▶ **Text section**:
++++

# Sun-Times: Bulls close to signing free agent Songaila



## narek (Jul 29, 2005)

http://www.suntimes.com/output/bulls/cst-spt-bull152.html

I hope this happens by the end of this week - and the amount would be for the 2.2 million left of the MLE.


----------



## johnston797 (May 29, 2002)

> ''You have everybody in the league trying to get him,'' Bartelstein said. ''But we're trying hard to make something work with the Bulls. Darius thinks this is a good fit.''


So if this is the case, then why wouldn't the Kings match and trade him later even if extra hit due to the lux tax. 

Does Pax have a backup plan (e.g. send $2+M and Pike to some team and a second rounder to the Kings) if a 3-way S&T with Pargo doesn't work?


----------



## yodurk (Sep 4, 2002)

johnston797 said:


> So if this is the case, then why wouldn't the Kings match and trade him later even if extra hit due to the lux tax.
> 
> Does Pax have a backup plan (e.g. send $2+M and Pike to some team and a second rounder to the Kings) if a 3-way S&T with Pargo doesn't work?


Kings can't match, they already gave their entire MLE to Shareef. They also don't have bird rights since he's been on contract with them for only 2 years. And since they're over the cap....

There are only a handful of teams who can offer Darius much more than $2.2M, and my guess is that they're either not offering or Songaila just really wants to play in Chicago. Good news for us!


----------



## InPaxWeTrust (Sep 16, 2002)

Songalia and Skiles will get along very well. Best signing of offseason for Paxson. That good of a player at 2.2 mill. He will get a lot of run.


----------



## ChiBron (Jun 24, 2002)

So will he be starting?


----------



## DaBullz (Jul 15, 2002)

SPMJ said:


> So will he be starting?


Yes. At SG.

:biggrin:


----------



## johnston797 (May 29, 2002)

yodurk said:


> Kings can't match, they already gave their entire MLE to Shareef. They also don't have bird rights since he's been on contract with them for only 2 years. And since they're over the cap....


Kings can match. (I thought the same thing as you earlier until corrected.) The Kings have Early Bird rights b/c he played there two years. We didn't have those with Duhon. So we had to preserve our MLE. Not an issue for the Kings.


----------



## Ron Cey (Dec 27, 2004)

johnston797 said:


> Kings can match. (I thought the same thing as you earlier until corrected.) The Kings have Early Bird rights b/c he played there two years. We didn't have those with Duhon. So we had to preserve our MLE. Not an issue for the Kings.

++++

▶ **Exercise aim**:
From the forum thread on the Bulls signing Songaila, set down word for word the stretch from "# Sun-Times: Bulls" through "of the MLE.".

▶ **Data**:
++++

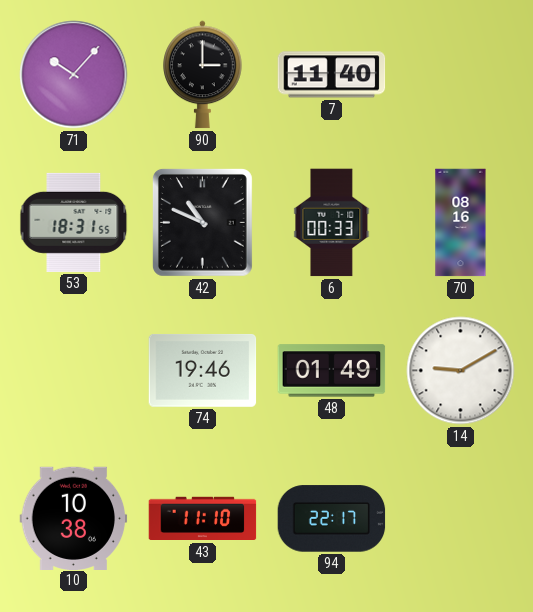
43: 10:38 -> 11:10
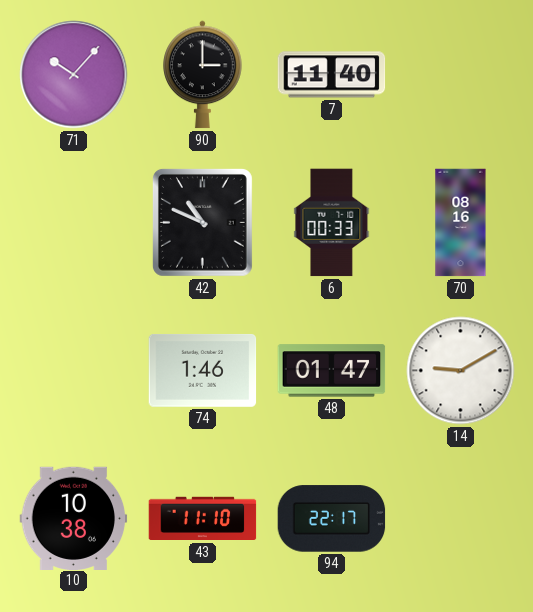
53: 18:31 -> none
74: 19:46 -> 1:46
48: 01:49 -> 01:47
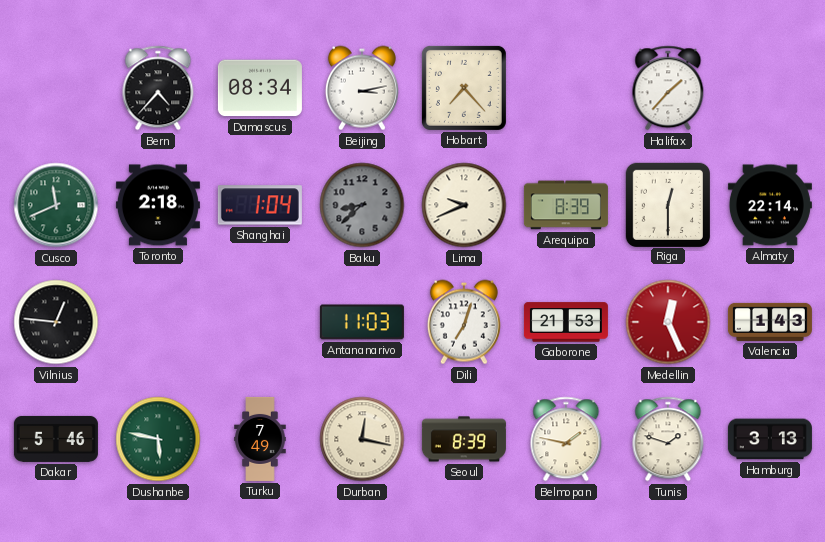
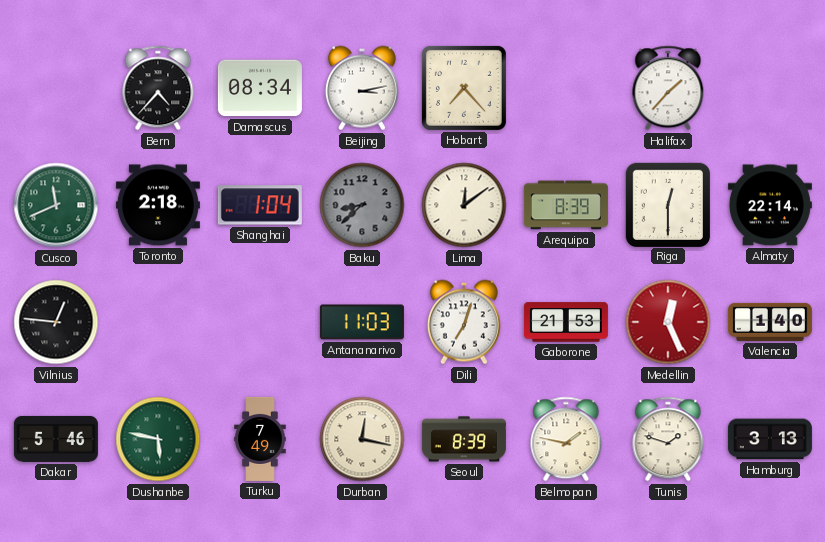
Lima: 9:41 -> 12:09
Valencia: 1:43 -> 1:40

++++

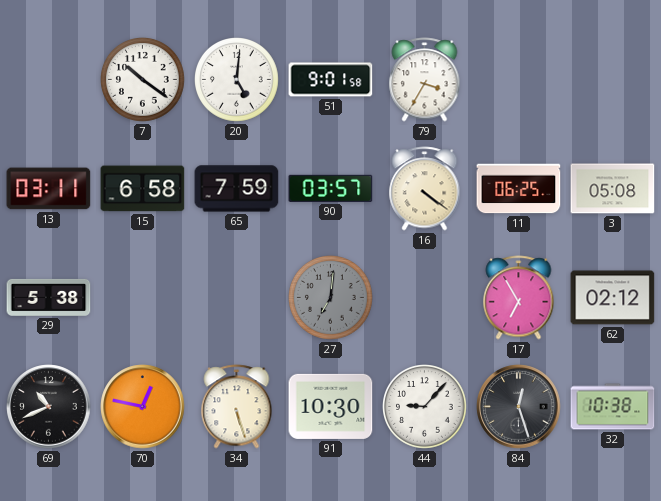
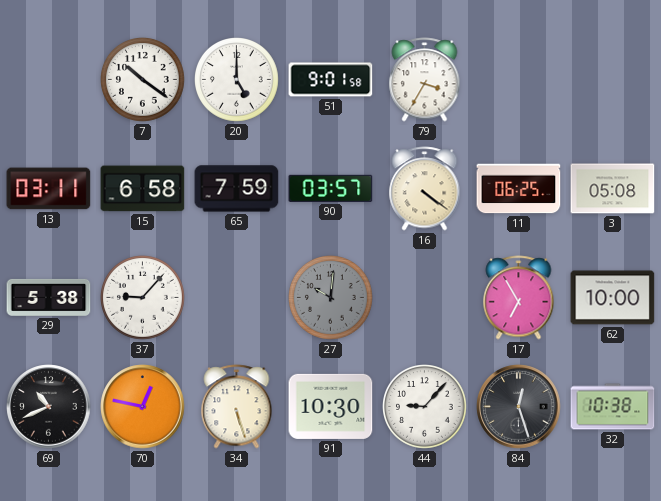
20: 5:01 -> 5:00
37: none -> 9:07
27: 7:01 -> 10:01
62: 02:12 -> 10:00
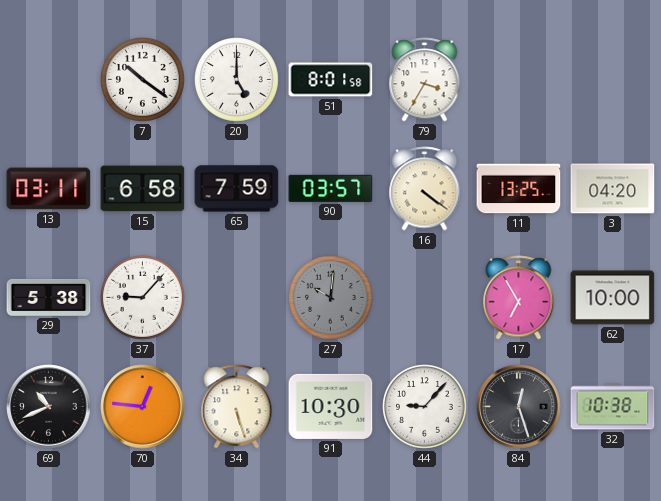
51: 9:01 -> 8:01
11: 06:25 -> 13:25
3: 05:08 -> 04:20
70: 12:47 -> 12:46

++++

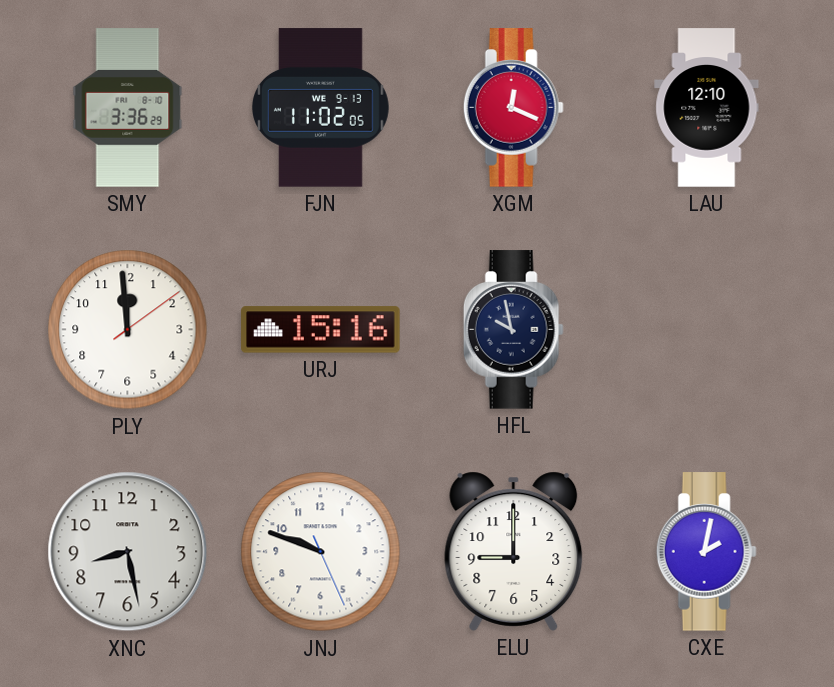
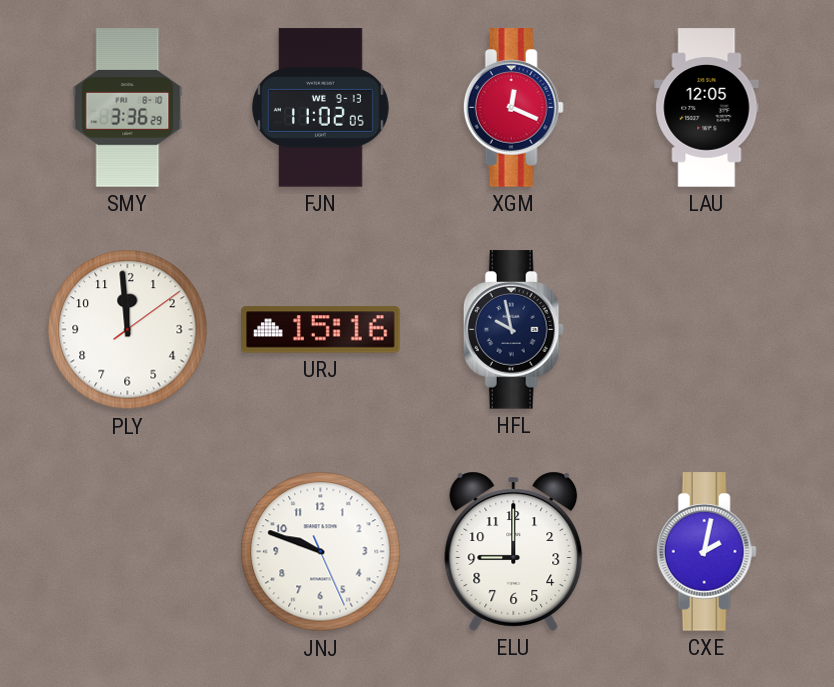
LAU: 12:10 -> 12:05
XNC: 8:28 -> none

++++

▶ **Finished task**:
# Sun-Times: Bulls close to signing free agent Songaila



## narek (Jul 29, 2005)

http://www.suntimes.com/output/bulls/cst-spt-bull152.html

I hope this happens by the end of this week - and the amount would be for the 2.2 million left of the MLE.